● **What is needed**
What is needed here is each entry reproduced exactly, without its pictures.

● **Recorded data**

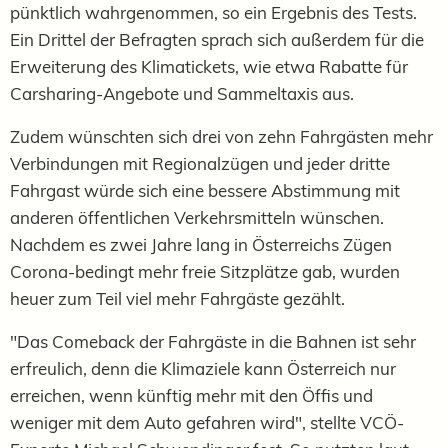
pünktlich wahrgenommen, so ein Ergebnis des Tests.
Ein Drittel der Befragten sprach sich außerdem für die
Erweiterung des Klimatickets, wie etwa Rabatte für
Carsharing-Angebote und Sammeltaxis aus.
Zudem wünschten sich drei von zehn Fahrgästen mehr
Verbindungen mit Regionalzügen und jeder dritte
Fahrgast würde sich eine bessere Abstimmung mit
anderen öffentlichen Verkehrsmitteln wünschen.
Nachdem es zwei Jahre lang in Österreichs Zügen
Corona-bedingt mehr freie Sitzplätze gab, wurden
heuer zum Teil viel mehr Fahrgäste gezählt.
"Das Comeback der Fahrgäste in die Bahnen ist sehr
erfreulich, denn die Klimaziele kann Österreich nur
erreichen, wenn künftig mehr mit den Öffis und
weniger mit dem Auto gefahren wird", stellte VCÖ-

● **Task solution**
pünktlich wahrgenommen, so ein Ergebnis des Tests.
Ein Drittel der Befragten sprach sich außerdem für die
Erweiterung des Klimatickets, wie etwa Rabatte für
Carsharing-Angebote und Sammeltaxis aus.
Zudem wünschten sich drei von zehn Fahrgästen mehr
Verbindungen mit Regionalzügen und jeder dritte
Fahrgast würde sich eine bessere Abstimmung mit
anderen öffentlichen Verkehrsmitteln wünschen.
Nachdem es zwei Jahre lang in Österreichs Zügen
Corona-bedingt mehr freie Sitzplätze gab, wurden
heuer zum Teil viel mehr Fahrgäste gezählt.
"Das Comeback der Fahrgäste in die Bahnen ist sehr
erfreulich, denn die Klimaziele kann Österreich nur
erreichen, wenn künftig mehr mit den Öffis und
weniger mit dem Auto gefahren wird", stellte VCÖ-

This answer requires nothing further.